The figure, which was finally passed slowly from man to man for close and careful study, was between seven and eight inches in height, and of exquisitely artistic workmanship. It represented a monster of vaguely anthropoid outline, but with an octopus-like head whose face was a mass of feelers, a scaly, rubbery-looking body, prodigious claws on hind and fore feet, and long, narrow wings behind. This thing, which seemed instinct with a fearsome and unnatural malignancy, was of a somewhat bloated corpulence, and squatted evilly on a rectangular block or pedestal covered with undecipherable characters. The tips of the wings touched the back edge of the block, the seat occupied the centre, whilst the long, curved claws of the doubled-up, crouching hind legs gripped the front edge and extended a quarter of the way down toward the bottom of the pedestal. The cephalopod head was bent forward, so that the ends of the facial feelers brushed the backs of huge fore paws which clasped the croucher’s elevated knees. The aspect of the whole was abnormally life-like, and the more subtly fearful because its source was so totally unknown. Its vast, awesome, and incalculable age was unmistakable; yet not one link did it shew with any known type of art belonging to civilisation’s youth—or indeed to any other time. Totally separate and apart, its very material was a mystery; for the soapy, greenish-black stone with its golden or iridescent flecks and striations resembled nothing familiar to geology or mineralogy. The characters along the base were equally baffling; and no member present, despite a representation of half the world’s expert learning in this field, could form the least notion of even their remotest linguistic kinship. They, like the subject and material, belonged to something horribly remote and distinct from mankind as we know it; something frightfully suggestive of old and unhallowed cycles of life in which our world and our conceptions have no part." ( Call Of The Cthulhu, Chapter 2, "II. The Tale of Inspector Legrasse.")

Jean Delville's Treasures of Satan (1894)
Treasures of Satan and Lovecraft's sketch of a Cthulhu sculpture
b) Connecting with Treasures of Satan
However, connecting with the idea that Lovecraft used the Sokar Funerary Barque as a starting point for the Elder Things / Old Ones, it begins to look as if he was familiar with the Jean Delville's 1894 painting "Treasures of Satan" with its Satanic figure with tentacle like wings beneath the surface of the ocean.

The Sokar Funerary Barque from the Papyrus of Ani appears to be one of the things that were absorbed into the Treasures of Satan composition, and with that elements of both the Sokar Funerary Barque and Treasures of Satan were absorbed into Max Ernst's strange composition Celebes.

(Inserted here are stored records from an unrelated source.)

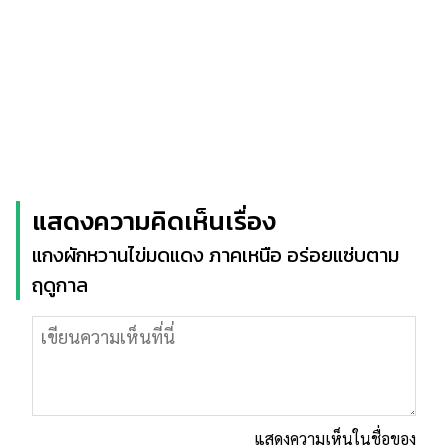
แสดงความคิดเห็นเรื่อง
แกงผักหวานไข่มดแดง ภาคเหนือ อร่อยแซ่บตาม
ฤดูกาล
แสดงความเห็นในชื่อของ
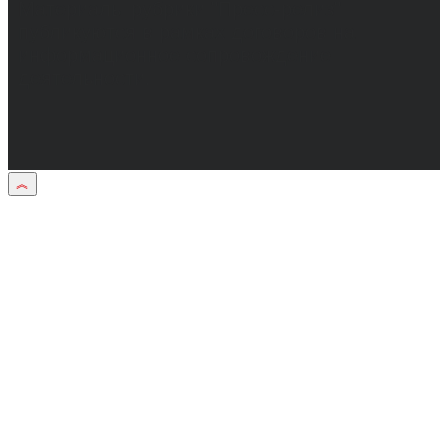
Материалы рубрики "Пресс-релиз"
публикуются в рамках договоров на
информационное сопровождение
деятельности.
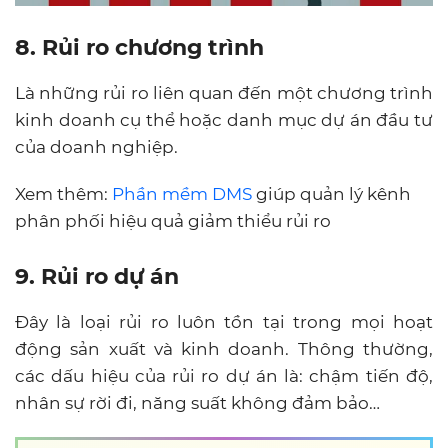
8. Rủi ro chương trình
Là những rủi ro liên quan đến một chương trình
kinh doanh cụ thể hoặc danh mục dự án đầu tư
của doanh nghiệp.
Xem thêm:
Phần mềm DMS
giúp quản lý kênh
phân phối hiệu quả giảm thiểu rủi ro
9. Rủi ro dự án
Đây là loại rủi ro luôn tồn tại trong mọi hoạt
động sản xuất và kinh doanh. Thông thường,
các dấu hiệu của rủi ro dự án là: chậm tiến độ,
nhân sự rời đi, năng suất không đảm bảo…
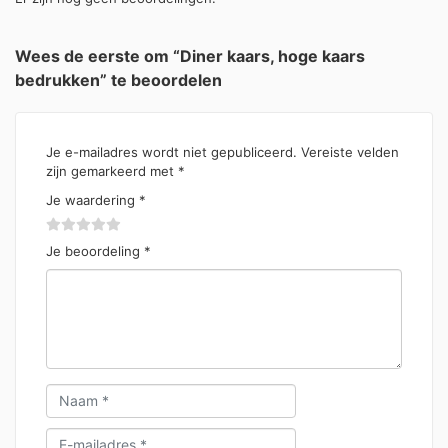
Wees de eerste om “Diner kaars, hoge kaars
bedrukken” te beoordelen
Je e-mailadres wordt niet gepubliceerd.
Vereiste velden
zijn gemarkeerd met
*
Je waardering
*
Je beoordeling
*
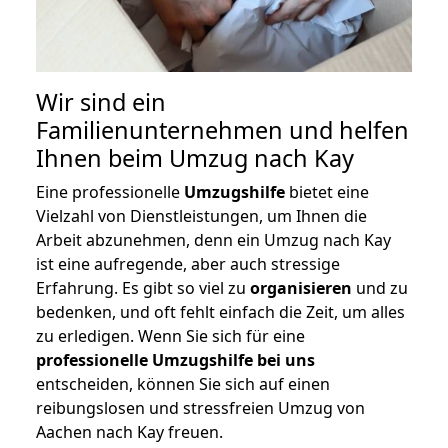
Wir sind ein
Familienunternehmen und helfen
Ihnen beim Umzug nach Kay
Eine professionelle
Umzugshilfe
bietet eine
Vielzahl von Dienstleistungen, um Ihnen die
Arbeit abzunehmen, denn ein Umzug nach Kay
ist eine aufregende, aber auch stressige
Erfahrung. Es gibt so viel zu
organisieren
und zu
bedenken, und oft fehlt einfach die Zeit, um alles
zu erledigen. Wenn Sie sich für eine
professionelle Umzugshilfe bei uns
entscheiden, können Sie sich auf einen
reibungslosen und stressfreien Umzug von
Aachen nach Kay freuen.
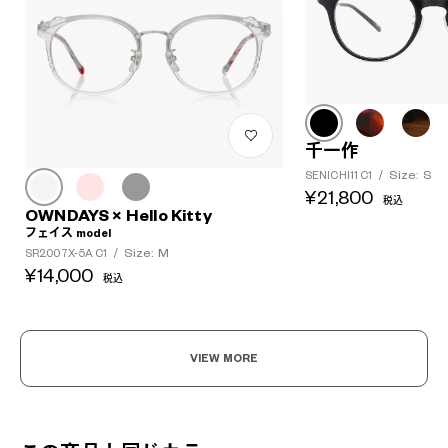
千一作
Size: S
SENICHI11 C1
/
¥21,800
税込
OWNDAYS × Hello Kitty
フェイス model
Size: M
SR2007X-5A C1
/
¥14,000
税込
VIEW MORE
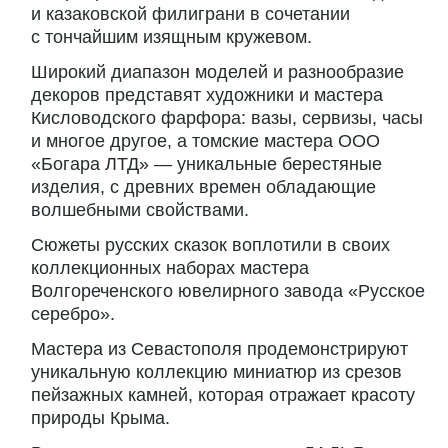
и казаковской филиграни в сочетании
с тончайшим изящным кружевом.
Широкий диапазон моделей и разнообразие
декоров представят художники и мастера
Кисловодского фарфора: вазы, сервизы, часы
и многое другое, а томские мастера ООО
«Богара ЛТД» — уникальные берестяные
изделия, с древних времен обладающие
волшебными свойствами.
Сюжеты русских сказок воплотили в своих
коллекционных наборах мастера
Волгореченского ювелирного завода «Русское
серебро».
Мастера из Севастополя продемонстрируют
уникальную коллекцию миниатюр из срезов
пейзажных камней, которая отражает красоту
природы Крыма.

What looks like a cloth wrapped around the Satan's arm would thus become Cthulhu's head and the way it flows down in front of the sideways facing Satan becomes its tentacles.

Its tentacle on the side nearer to the front of the image curves down under his rear and the rounded shape as it goes around the Satan's torso looks as if it dictates the basic form of the plump body of the Cthulhu.

Where Satan's hand is, connects with a nameless hooked shape at the bottom of the cloth like shape, and Lovecraft transforms into a hand hooked like claws, and the tentacle like nature of the Satan's wings dictates the narrow wings of the Cthulhu.

The next thing perhaps is to wonder what a drawing of the Cthulhu character itself would have revealed rather than a drawing of a sculpture.

Max Ernst's Celebes (1921)
Max Ernst's Celebes (1921) and Lovecraft's Cthulhu sculpture Sketch

c) Echoes of Celebes
The turnip shaped body and the tubular shaped nature of the wings might bring one to think about the barrel shaped oddity of Max Ernst's Celebes. The head becomes placed at the very top of the Celebes structure where there's a rim with coloured abstract structures and half an eye.

Lovecraft's short story Celephais was written in 1920 and then first published in the May 1922, a story about a city in the dream kingdom, and Celebes was painted in 1921, named after an Indonesian island east of Borneo, and it would later be renamed Sulawesi.

Perhaps Lovecraft might have come to know about the painting because of the oddity of the composition and the similarity of the name, as if it were a coincidence.